Dos mujeres probablemente, sin ellas quererlo, forman parte del recuerdo de
los días pasados en Trieste. Con la primera estuvimos en la tarde de nuestra
llegada. Callejeando por una calle cercana al hotel nos dimos de bruces con una
pequeña tienda, cuyo escaparate y lo que dejaba entrever al fondo de la misma
era un "totum revolutum" de objetos. Por encima de todo ello, en un
pequeño altillo se divisaba el rostro de una mujer que sentada delante de una
mesa oteaba, cual "farista", su pequeño universo con una
limpia y amplia sonrisa.
Nuestra
curiosidad, estimulada por aquel desorden ordenado y por la mirada atenta y
receptiva de aquella mujer, gobernanta de aquél maremágnum, quedó satisfecha al
traspasar la puerta de entrada. Marcos, muchos marcos, de maderas añosas, fotos
antiguas, mecedoras, piedras de río, dibujos, acuarelas, carteles, algún cuadro interesante, libros de arte, objetos de todo
tipo. No obstante, todo ello desprendía un cierto perfume personal, como si
formara parte del entorno más cercano de aquella mujer que seguía observándonos
atentamente. Fue un momento mágico, justo ese instante en el que sin ningún
artilugio se estableció una corriente distinta de la puramente mercantil. Ella
no pretendía vender, sino explicarnos la relación, íntima y cercana, que
mantenía con aquellos objetos. Nos contaba su historia, la particular de cada
uno de ellos, con la esperanza de que el comprador, supuesto que se decidiera,
siempre pudiera participar de una relación con él mismo, similar , al menos, a
la que ella había mantenido hasta entonces
Le preguntamos sobre algunos de los cuadros. En
ese momento, suspiró, su cara esbozó una sonrisa limpia y, a la vez, profunda.
Aquellos cuadros los había pintado su padre, del cual nos enseñó algún libro publicado sobre su obra.

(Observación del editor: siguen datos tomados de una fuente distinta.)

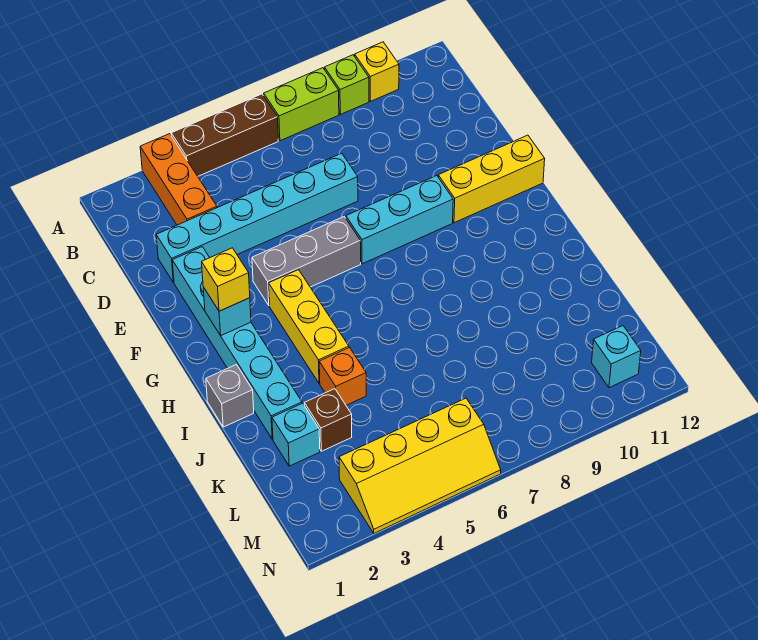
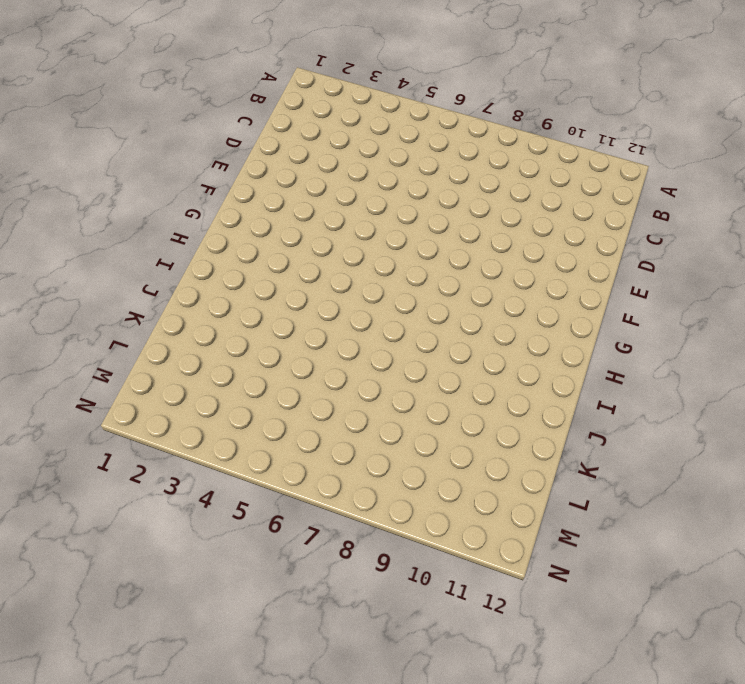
none -> orange 1x3 brick [140,134,217,225]
none -> brown 1x3 brick [171,94,278,176]
none -> lime 1x2 brick [264,68,339,141]

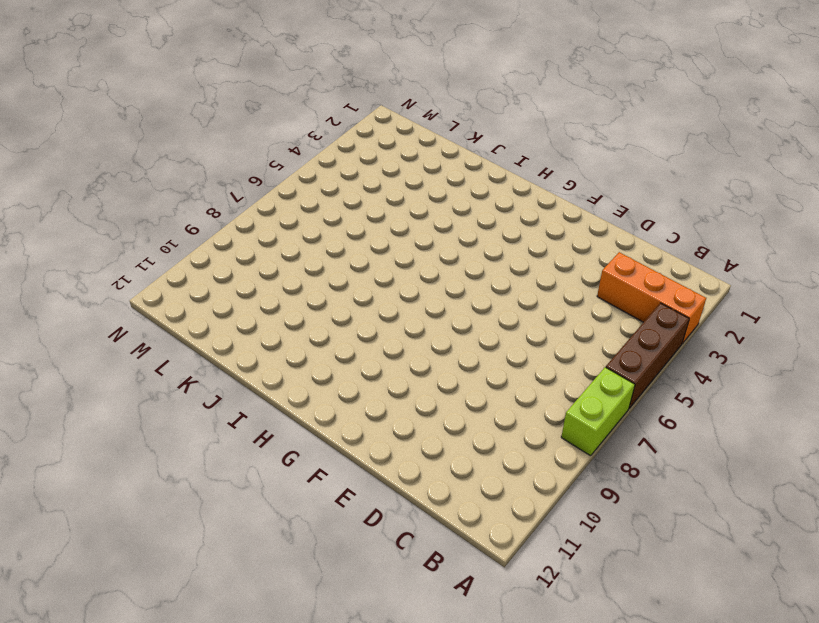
none -> lime 1x1 brick [324,55,369,114]
none -> yellow 1x1 brick [355,42,399,101]
none -> cyan 1x6 brick [156,153,358,283]

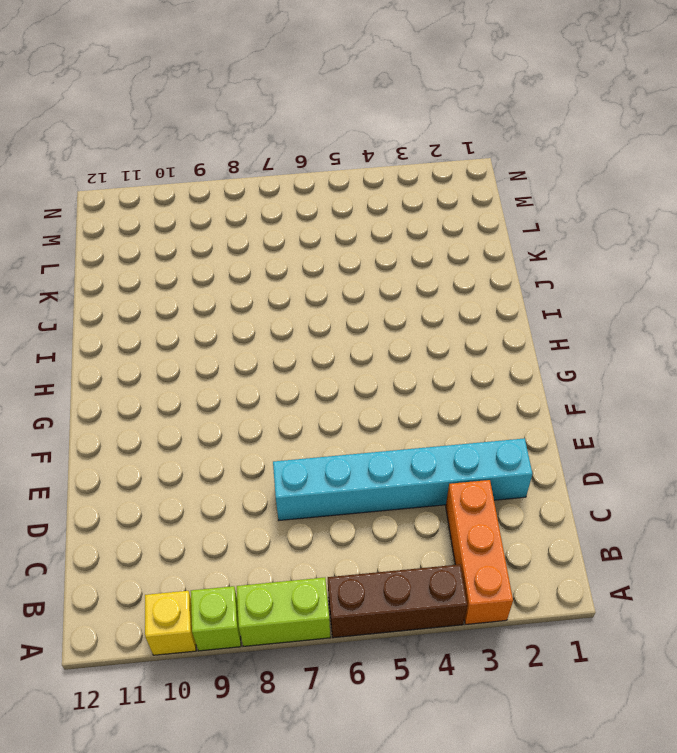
none -> cyan 1x6 brick [172,247,302,439]
none -> grey 1x3 brick [252,217,361,305]
none -> cyan 1x3 brick [346,176,453,264]

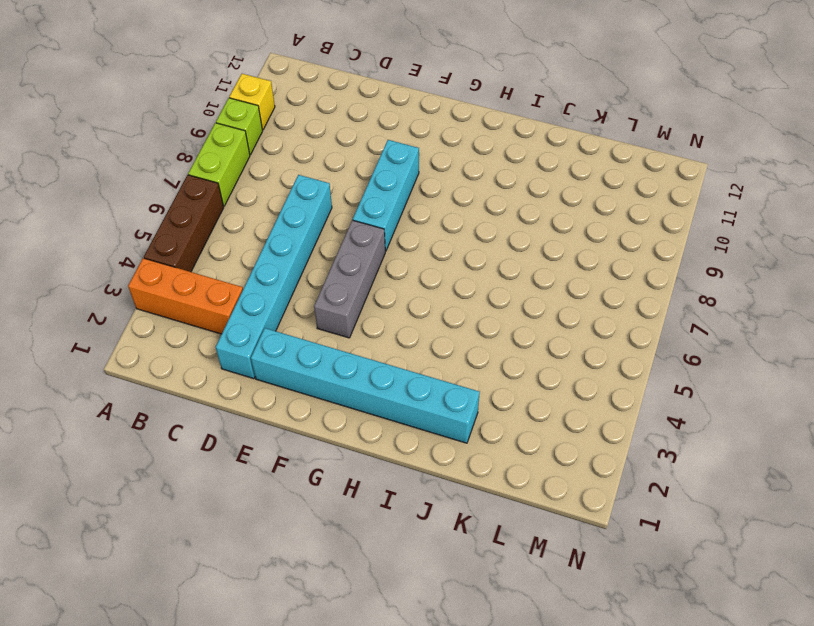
none -> yellow 1x3 brick [438,135,545,223]
none -> yellow 1x3 brick [269,270,349,383]
none -> grey 1x1 brick [206,365,254,427]

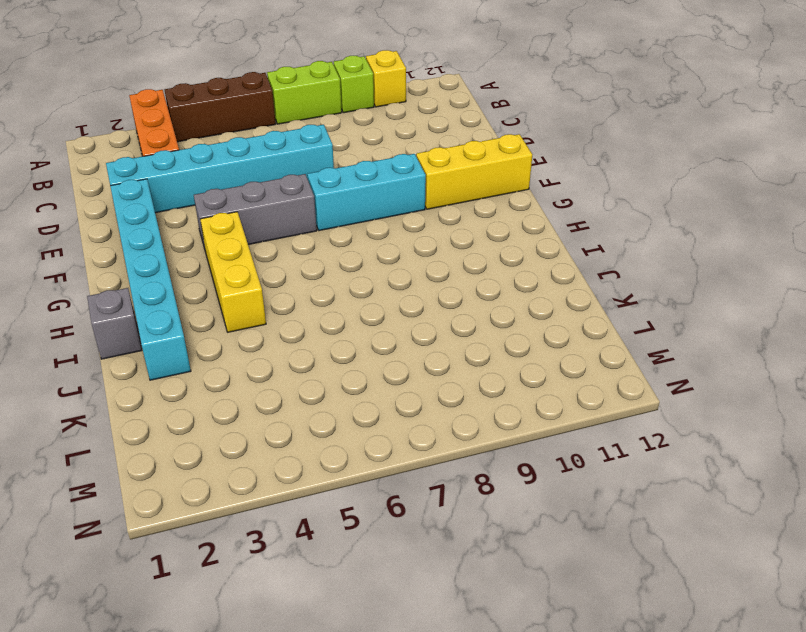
none -> orange 1x1 brick [319,348,366,405]
none -> cyan 1x1 brick [272,403,320,466]
none -> brown 1x1 brick [304,389,352,451]

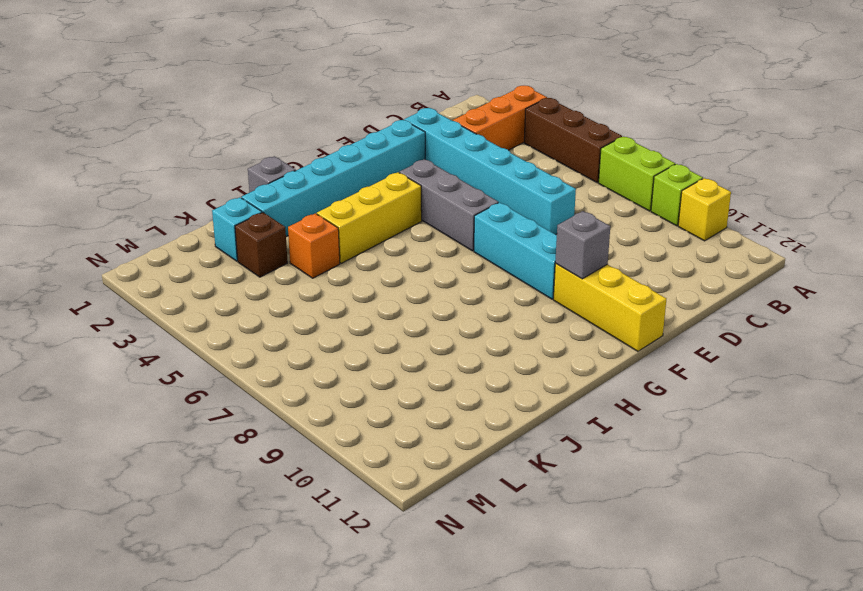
grey 1x1 brick [555,211,610,279] -> none
none -> yellow 2x4 slope [339,398,501,533]
none -> cyan 1x1 brick [592,326,641,388]
none -> cyan 1x1 brick [203,287,251,335]

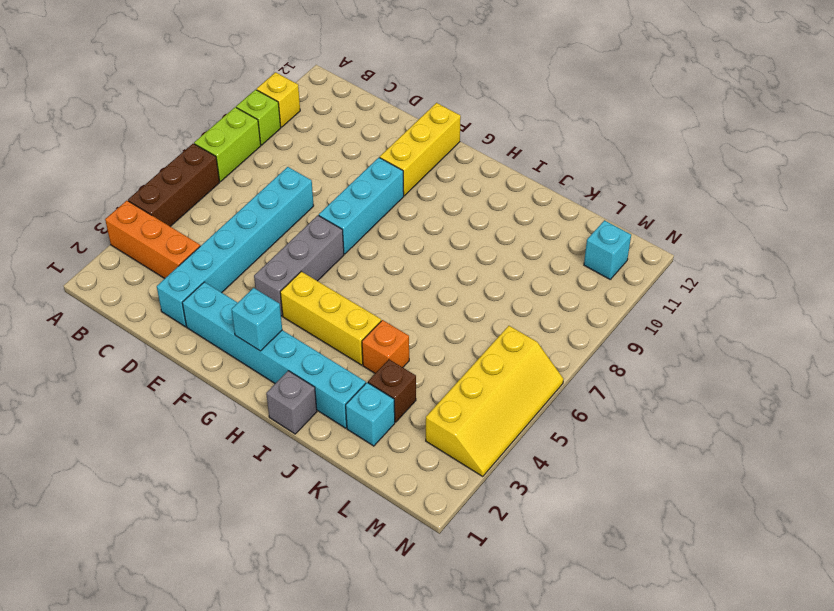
none -> yellow 1x1 brick [202,248,250,311]

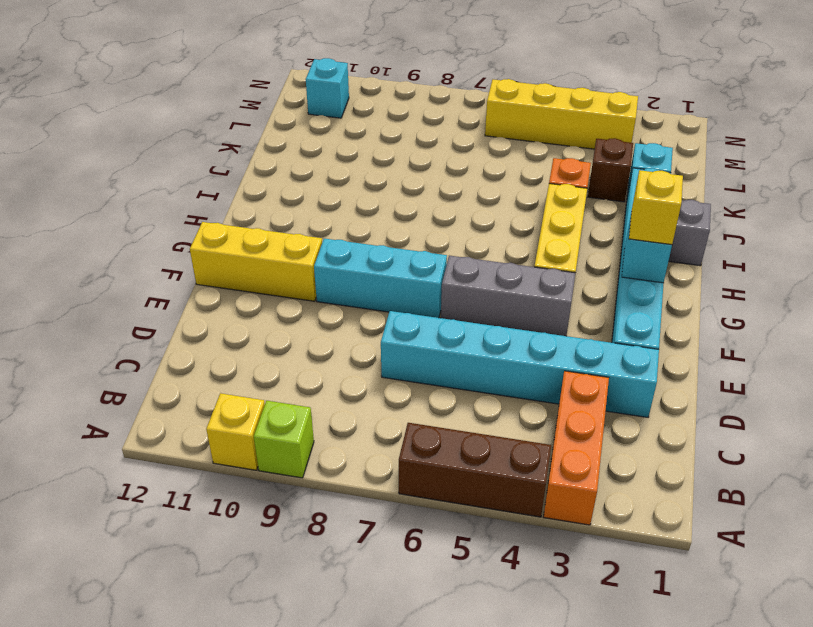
none -> lime 1x2 brick [264,68,339,141]

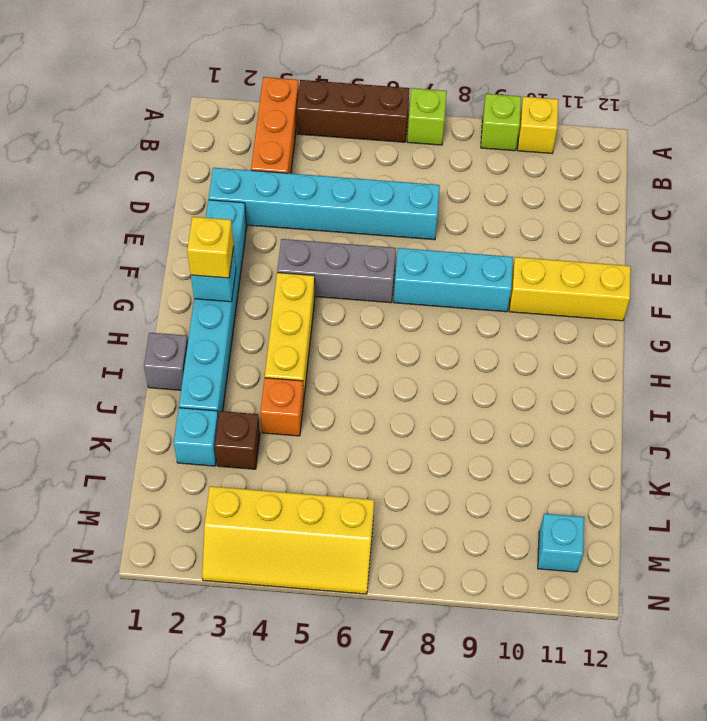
lime 1x1 brick [407,88,447,145] -> lime 1x2 brick [264,68,339,141]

Parece ser que tuvo reconocimiento en la sociedad triestina durante buena parte
de la postguerra. Su pintura, por lo que pudimos ver, transmitía sensibilidad y
buen hacer.
Nuestra visita,
inesperada, supongo que para ella, fue grata, hasta el punto de que nuestra
despedida podía perfectamente no haber sido para siempre.
La otra mujer de
Trieste, fue la recepcionista del hotel en el que nos alojamos. Mujer atenta y culta, amante de su ciudad y
de todo el entorno adriático. Nos dio sus impresiones sobre las ciudades cercanas, eslovenas y croatas,
los castillo de Miramare y de Duino, en donde Rilke escribió "Sus elegías". Incluso, al decirle
que teníamos intención de ir a Fiume, italiana en su momento, ahora croata, con
el nombre de Rijeka, ciudad hermana de Trieste, nos recomendó que no
acercaramos a Hum, un pequeño pueblo de la zona de Istria en Croacia norte, que
fue uno de los centros más importantes de la cultura glagolítica y ahora se
precia de ser, con sus 17 habitantes, la Ciudad más pequeña del mundo.
Siempre, cada
mañana nos preguntaba sobre nuestras excursiones - Liubiana, Fiume, Castillo de
Miramare, Hum - y siempre recibíamos de ella algún comentario acertado. El día
de nuestra partida, como no podía ser menos, nos despedimos de otra amiga más
de Trieste.
Salud para ambas.
Siempre las tendré en la memoria.
Escrito por mi
padre. Mi confidente, amigo, padre, mentor que siempre me da la mano para
avanzar en este camino llamado vida.